This might help quell one's fears.....
Physicists Will Not Destroy the World!
Why we need not worry
about the Large Hadron Collider
by Lawrence Krauss
LLOYD B. LUEPTOW’S ARTICLE on the “Large Hadron Collider and the Threats of Catastrophe” clearly illustrates how science is different than sociology. The author seems to think that by doing a literature search and quoting every possible source and every possible viewpoint that he will get closer to scientific truth. However, that is simply not how science works. One doesn’t do a democratic weighting of the literature. Rather, in science one applies logic (usually mathematical in form) to ideas that are constrained by experiment and observation.

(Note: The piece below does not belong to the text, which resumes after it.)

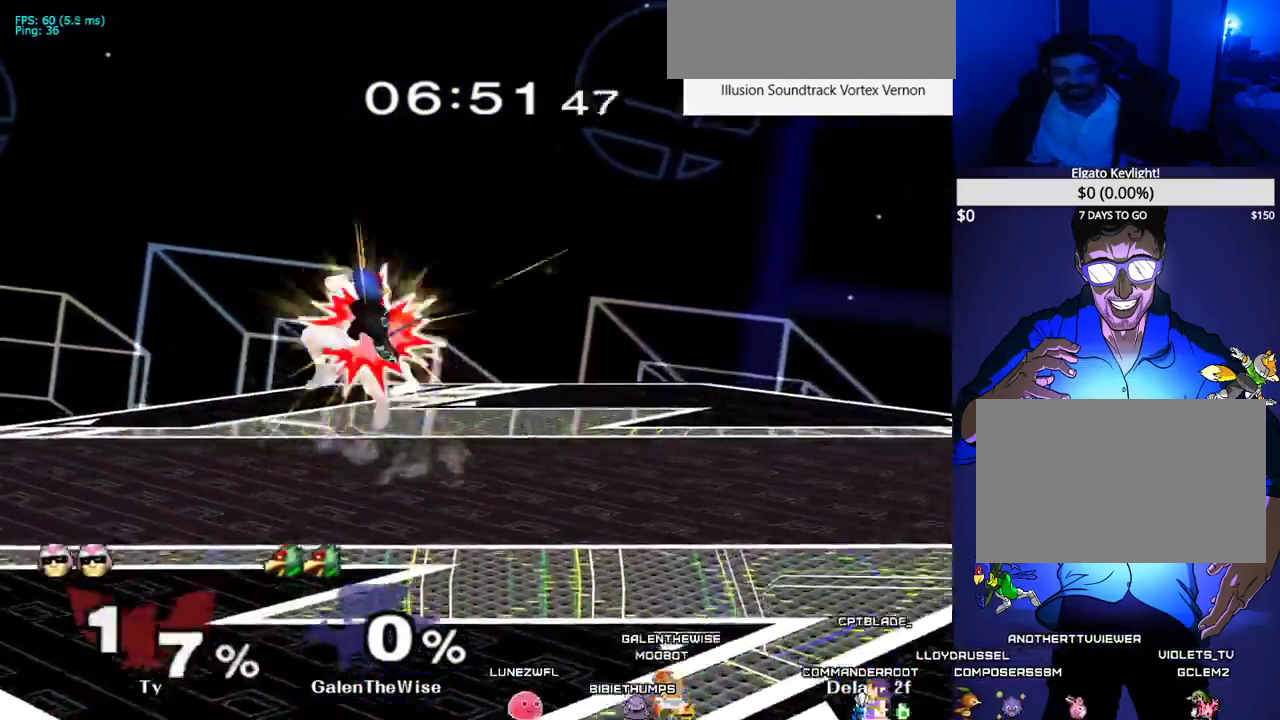
{"buttons": ["X", "DPAD_RIGHT"], "events": [[117, "DPAD_DOWN", "down"], [133, "Z", "down"], [167, "DPAD_LEFT", "up"], [217, "Z", "up"], [233, "DPAD_DOWN", "up"], [317, "DPAD_DOWN", "down"], [350, "B", "down"], [433, "B", "up"], [433, "DPAD_DOWN", "up"], [467, "DPAD_RIGHT", "down"], [483, "X", "down"]]}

Nature, not a majority vote, determines what is false and what is not.Instead one sees here a substitution of a comprehensive reference list, without filtering based on knowledge, for sound thinking. The result is a silly argument about why we should never perform experiments whose results we are not certain about beforehand — a recipe for ending scientific discovery.
Now, to specifics.
It doesn’t matter to me that Dr. Otto E. Rossler has 300 publications to his credit. Does he have any demonstrated expertise in particle theory, quantum gravity, or general relativity? I could not find any. Rossler’s estimates are not based on standard quantum gravitational or general relativistic calculations.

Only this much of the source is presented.